**Task instructions**
Where a line below carries the word "Figure", include it in the count, then give the count alone.

**Given material**
----

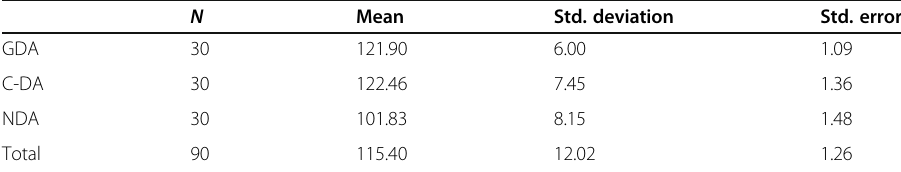
Table 3 Descriptive statistics for comparing the speaking accuracy post-test scores of the GDA, C- DA, and N-DA learners N Mean Std. deviation GDA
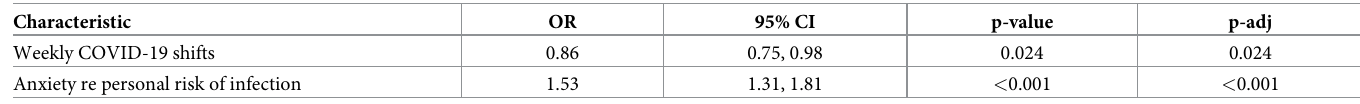
Table 2. Results of multivariate logistic regression analysis of factors predicting clinically-relevant psychosocial distress (GHQ-12 � 3). Characteristic OR 95% CI p-value p-adj Weekly COVID-19 shifts 0.86 0.75, 0.98 0.024 0.024 Anxiety re personal risk of infection 1.53 1.31, 1.81 < 0.001 < 0.001 OR = odds ratio, CI = confidence interval, p-adj = p-value adjusted for multiple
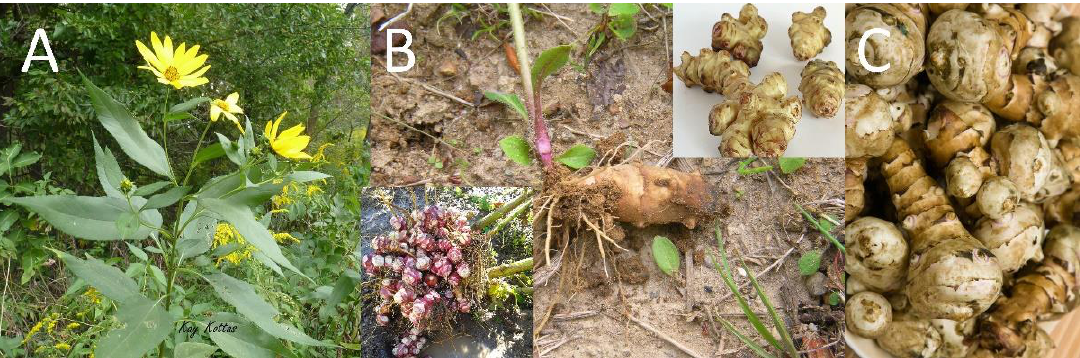
Figure 1. Jerusalem artichoke ( Helianthus tuberosus L.): ( A ) the whole plant, leaves, and flowers, ( B ) the rhizome system, and ( C ) tubers.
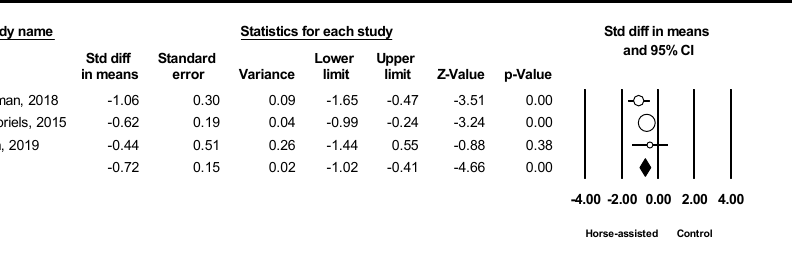
Figure 3. Forest plot showing the effects of horse-assisted therapy vs. control on social awareness [31,43,44,46]. The pooled meta-analysis results from the four studies in Figure 4 showed that horse- assisted therapy significantly improved social cognition in children with autism (SMD = − 0.75, 95% CI [ − 1.32, − 0.18], p < 0.001). Figure 4. Forest plot showing the effects of horse-assisted therapy vs. control on social cognition [31,43,44,46]. The pooled meta-analysis results from the four studies in Figure 5 showed that horse- assisted therapy significantly improved social motivation in children with autism (SMD = − 0.43, 95% CI [ − 0.71, − 0.16], p < 0.001).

----

**Answer for the task**
2